The integration of FSAS and DFFN within an asymmetric encoder-decoder network architecture is another strategic innovation. By deploying FSAS only in the decoder module, the architecture circumvents the issue of inaccurate attention computation due to blurred features in the earlier stages of the network. This asymmetric design leverages the clearer features in deeper layers more effectively for image restoration.

The experimental validation on public datasets, including GoPro, RealBlur, and HIDE, demonstrates the superiority of the proposed approach over state-of-the-art methods, both in terms of quantitative measures such as PSNR and SSIM and qualitative visual clarity. Particularly on the GoPro dataset, the authors report notable improvements over established methods like NAFNet, despite having fewer model parameters. This efficacy is further supported by visual comparisons that highlight the model's ability to recover clear details and structures from blurred images.

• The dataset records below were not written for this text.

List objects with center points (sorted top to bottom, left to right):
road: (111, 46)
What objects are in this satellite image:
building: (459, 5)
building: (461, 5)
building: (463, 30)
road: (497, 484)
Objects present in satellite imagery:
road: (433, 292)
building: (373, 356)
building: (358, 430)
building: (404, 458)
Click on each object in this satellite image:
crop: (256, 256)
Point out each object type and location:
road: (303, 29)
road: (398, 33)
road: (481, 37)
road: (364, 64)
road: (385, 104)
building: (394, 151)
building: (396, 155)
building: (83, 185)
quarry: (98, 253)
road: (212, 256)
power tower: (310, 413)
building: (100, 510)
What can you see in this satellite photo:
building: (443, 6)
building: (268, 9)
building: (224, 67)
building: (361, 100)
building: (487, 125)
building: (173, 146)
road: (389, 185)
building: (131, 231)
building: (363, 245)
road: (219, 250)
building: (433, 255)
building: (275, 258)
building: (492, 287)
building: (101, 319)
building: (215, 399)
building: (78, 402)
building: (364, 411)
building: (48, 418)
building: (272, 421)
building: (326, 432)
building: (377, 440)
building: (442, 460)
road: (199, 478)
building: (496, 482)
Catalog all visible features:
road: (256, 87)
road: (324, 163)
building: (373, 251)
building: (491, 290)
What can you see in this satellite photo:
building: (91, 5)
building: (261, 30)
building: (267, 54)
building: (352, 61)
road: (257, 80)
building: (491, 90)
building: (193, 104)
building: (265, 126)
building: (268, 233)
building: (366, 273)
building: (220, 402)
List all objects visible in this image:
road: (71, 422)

In terms of implications, the technique shows promise for applications requiring efficient and accurate image restoration, potentially benefiting areas such as photography and video processing where deblurring is essential. The study also opens up avenues for further exploration of transformer-based models leveraging frequency domain operations, not only in deblurring but in other image processing tasks. Future work could explore optimizing the asymmetric network architecture further or adapting the frequency domain-based attention mechanism for other transformer applications in computer vision.

In summary, this research provides a substantial contribution to the field of image restoration by combining frequency domain insights with transformer architectures, thereby achieving an efficient yet high-performance solution to the image deblurring problem.